According to this article from the Alzheimer's Association, “ One in nine people age 65 and older has Alzheimer's disease. By mid-century, someone in the United States will develop the disease every 33 seconds.”
That means that a significant portion of our population has the disease. Those of us that do not currently have the disease have the potential to develop it, and even those who will not develop it are likely to, at some point, care for a loved on that does have it. If this is the case, rather than fear for the disease and the future, we would be better off if we were able to learn more about how to deal with the disease than to fear it. How do we recognize it? How do we communicate with those that have it?
How do you recognize Alzheimer's? Well, only a doctor can give you a true diagnosis, but there are many articles, including some on this blog, that should help you to be able to nail down some early symptoms & what steps to take. Once you've determined that it might be a possibility, get a doctor's care immediately so that you can begin to counteract some of the symptoms associated with the disease.

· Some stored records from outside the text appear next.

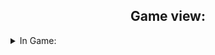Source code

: 
 <h2 align="center"> Game view: </h2>
 
  <details><summary>In Game:</summary>
<p>
   <p align="center">
<kbd>
  <img src="https://user-images.githubusercontent.com/90765306/180239292-a63bf974-6e34-4fa2-8a89-c2698eb8d906.png" alt="" width="420"/>
</kbd>
    <kbd>
  <img src="https://user-images.githubusercontent.com/90765306/180239333-29adf374-694c-48f3-bafe-444ceda8ac3d.png" alt="" width="420"/>
</kbd>
    
<kbd>
  <img src="https://user-images.githubusercontent.com/90765306/180239351-306d6a5f-1513-4805-ac3b-b2c57867d971.png" alt="" width="420 "/>
</kbd>
    <kbd>
  <img src="https://user-images.githubusercontent.com/90765306/180239371-f712bcde-d9e3-479d-8573-5ebfe20bc1e7.png" alt="" width="420 "/>
</kbd>
    

<kbd>
  <img src="https://user-images.githubusercontent.com/90765306/180239384-285681b2-a7b3-4c94-bb8f-2e9542bf8578.png" alt="" width="420 "/>
</kbd>
    <kbd>
  <img src="https://user-images.githubusercontent.com/90765306/180239424-cb91ce67-b6b5-4ec5-b7b6-5712d12ee6da.png" alt="" width="420 "/>  
</kbd>
    
 </p> 
</p>
</details>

How do we communicate with those who do have it? By remembering to care. It's as simple as that. It can be utterly frustrating to communicate with someone who does not remember where they are or when they are, or who you are. During those times, take a deep breath. Remember to speak slowly and calmly. Remember that the feelings they are feeling are very real indeed, even if their mind has played tricks on them as to where they are. Compassion must be at the forefront of everything that we say and do when we're interacting with them. Is it easy? No, by no means. But then again, since there is a good possibility that many of us who are caring for those with Alzheimer's may also develop it at some time in our lives, let's try to remember how we would like to be treated in the same situation & practice the kindness that we would appreciate in that circumstance. Great strides are being made in research. It is not a hopeless situation. Let us make the best of the years that we have with our loved ones while we have them present with us & perhaps some day Alzheimer's will be a thing of the past!